▶ **Required work**
When you reach the line that contains "expression by immunohistochemistry" in the data below, copy it and every line after it exactly, adding nothing.

▶ **Task data**
########
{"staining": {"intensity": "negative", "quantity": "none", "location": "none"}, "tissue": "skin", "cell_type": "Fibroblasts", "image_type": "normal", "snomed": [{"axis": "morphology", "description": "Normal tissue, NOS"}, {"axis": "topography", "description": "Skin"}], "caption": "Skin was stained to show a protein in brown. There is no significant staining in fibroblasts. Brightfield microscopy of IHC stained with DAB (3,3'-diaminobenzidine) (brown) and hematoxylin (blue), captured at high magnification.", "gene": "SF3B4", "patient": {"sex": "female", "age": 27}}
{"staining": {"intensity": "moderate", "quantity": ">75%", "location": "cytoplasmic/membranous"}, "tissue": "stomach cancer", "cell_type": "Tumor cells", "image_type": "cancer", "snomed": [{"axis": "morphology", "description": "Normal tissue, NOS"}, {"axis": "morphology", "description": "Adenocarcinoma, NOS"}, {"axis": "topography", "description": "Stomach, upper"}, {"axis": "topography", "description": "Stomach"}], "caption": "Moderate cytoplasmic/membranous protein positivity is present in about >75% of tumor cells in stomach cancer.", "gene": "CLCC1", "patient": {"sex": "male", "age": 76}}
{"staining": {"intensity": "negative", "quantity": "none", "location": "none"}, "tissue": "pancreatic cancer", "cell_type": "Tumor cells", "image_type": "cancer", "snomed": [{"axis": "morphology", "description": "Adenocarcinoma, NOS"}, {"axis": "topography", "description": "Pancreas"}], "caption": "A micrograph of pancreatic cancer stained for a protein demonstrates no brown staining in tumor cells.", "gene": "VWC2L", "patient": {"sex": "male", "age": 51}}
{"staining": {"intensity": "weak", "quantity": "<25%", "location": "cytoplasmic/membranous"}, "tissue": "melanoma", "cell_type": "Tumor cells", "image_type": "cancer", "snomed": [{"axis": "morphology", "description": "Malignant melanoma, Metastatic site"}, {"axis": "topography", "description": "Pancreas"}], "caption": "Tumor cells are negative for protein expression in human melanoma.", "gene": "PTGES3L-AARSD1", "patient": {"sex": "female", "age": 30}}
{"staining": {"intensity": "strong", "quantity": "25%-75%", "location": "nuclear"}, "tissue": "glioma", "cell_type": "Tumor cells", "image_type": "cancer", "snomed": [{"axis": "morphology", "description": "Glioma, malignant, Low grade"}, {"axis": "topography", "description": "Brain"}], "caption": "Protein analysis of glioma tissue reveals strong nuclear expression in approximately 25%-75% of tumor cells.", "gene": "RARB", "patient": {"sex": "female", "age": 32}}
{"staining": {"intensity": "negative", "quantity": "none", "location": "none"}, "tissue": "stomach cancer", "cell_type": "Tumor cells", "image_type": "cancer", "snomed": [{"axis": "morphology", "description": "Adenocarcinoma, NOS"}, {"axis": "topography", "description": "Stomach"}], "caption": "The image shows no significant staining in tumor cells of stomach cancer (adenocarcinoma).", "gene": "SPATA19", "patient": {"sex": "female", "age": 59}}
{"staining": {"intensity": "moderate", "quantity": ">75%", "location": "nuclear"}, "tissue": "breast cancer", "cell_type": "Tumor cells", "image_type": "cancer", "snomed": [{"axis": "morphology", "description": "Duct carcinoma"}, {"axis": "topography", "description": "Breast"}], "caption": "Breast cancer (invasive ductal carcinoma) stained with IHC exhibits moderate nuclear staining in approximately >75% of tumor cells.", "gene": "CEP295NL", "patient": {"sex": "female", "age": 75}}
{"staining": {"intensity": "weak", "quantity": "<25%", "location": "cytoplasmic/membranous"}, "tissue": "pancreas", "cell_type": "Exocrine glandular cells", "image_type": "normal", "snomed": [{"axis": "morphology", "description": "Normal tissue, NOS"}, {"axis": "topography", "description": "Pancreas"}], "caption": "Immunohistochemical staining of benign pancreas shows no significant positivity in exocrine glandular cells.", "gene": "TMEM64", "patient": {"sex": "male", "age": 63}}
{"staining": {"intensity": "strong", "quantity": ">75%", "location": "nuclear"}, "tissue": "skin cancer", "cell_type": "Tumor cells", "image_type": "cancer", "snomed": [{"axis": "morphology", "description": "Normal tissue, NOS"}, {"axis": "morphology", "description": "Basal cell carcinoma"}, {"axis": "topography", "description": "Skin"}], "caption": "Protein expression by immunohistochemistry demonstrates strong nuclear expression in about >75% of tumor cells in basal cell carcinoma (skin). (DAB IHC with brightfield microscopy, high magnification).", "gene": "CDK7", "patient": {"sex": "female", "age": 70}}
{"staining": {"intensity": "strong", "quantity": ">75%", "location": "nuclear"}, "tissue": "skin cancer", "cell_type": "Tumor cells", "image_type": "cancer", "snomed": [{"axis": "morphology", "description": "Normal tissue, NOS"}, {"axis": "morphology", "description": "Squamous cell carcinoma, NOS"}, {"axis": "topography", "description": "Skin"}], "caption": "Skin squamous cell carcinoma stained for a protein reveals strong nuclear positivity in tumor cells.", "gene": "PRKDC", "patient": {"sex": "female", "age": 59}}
########
▶ **Answer space**
{"staining": {"intensity": "strong", "quantity": ">75%", "location": "nuclear"}, "tissue": "skin cancer", "cell_type": "Tumor cells", "image_type": "cancer", "snomed": [{"axis": "morphology", "description": "Normal tissue, NOS"}, {"axis": "morphology", "description": "Basal cell carcinoma"}, {"axis": "topography", "description": "Skin"}], "caption": "Protein expression by immunohistochemistry demonstrates strong nuclear expression in about >75% of tumor cells in basal cell carcinoma (skin). (DAB IHC with brightfield microscopy, high magnification).", "gene": "CDK7", "patient": {"sex": "female", "age": 70}}
{"staining": {"intensity": "strong", "quantity": ">75%", "location": "nuclear"}, "tissue": "skin cancer", "cell_type": "Tumor cells", "image_type": "cancer", "snomed": [{"axis": "morphology", "description": "Normal tissue, NOS"}, {"axis": "morphology", "description": "Squamous cell carcinoma, NOS"}, {"axis": "topography", "description": "Skin"}], "caption": "Skin squamous cell carcinoma stained for a protein reveals strong nuclear positivity in tumor cells.", "gene": "PRKDC", "patient": {"sex": "female", "age": 59}}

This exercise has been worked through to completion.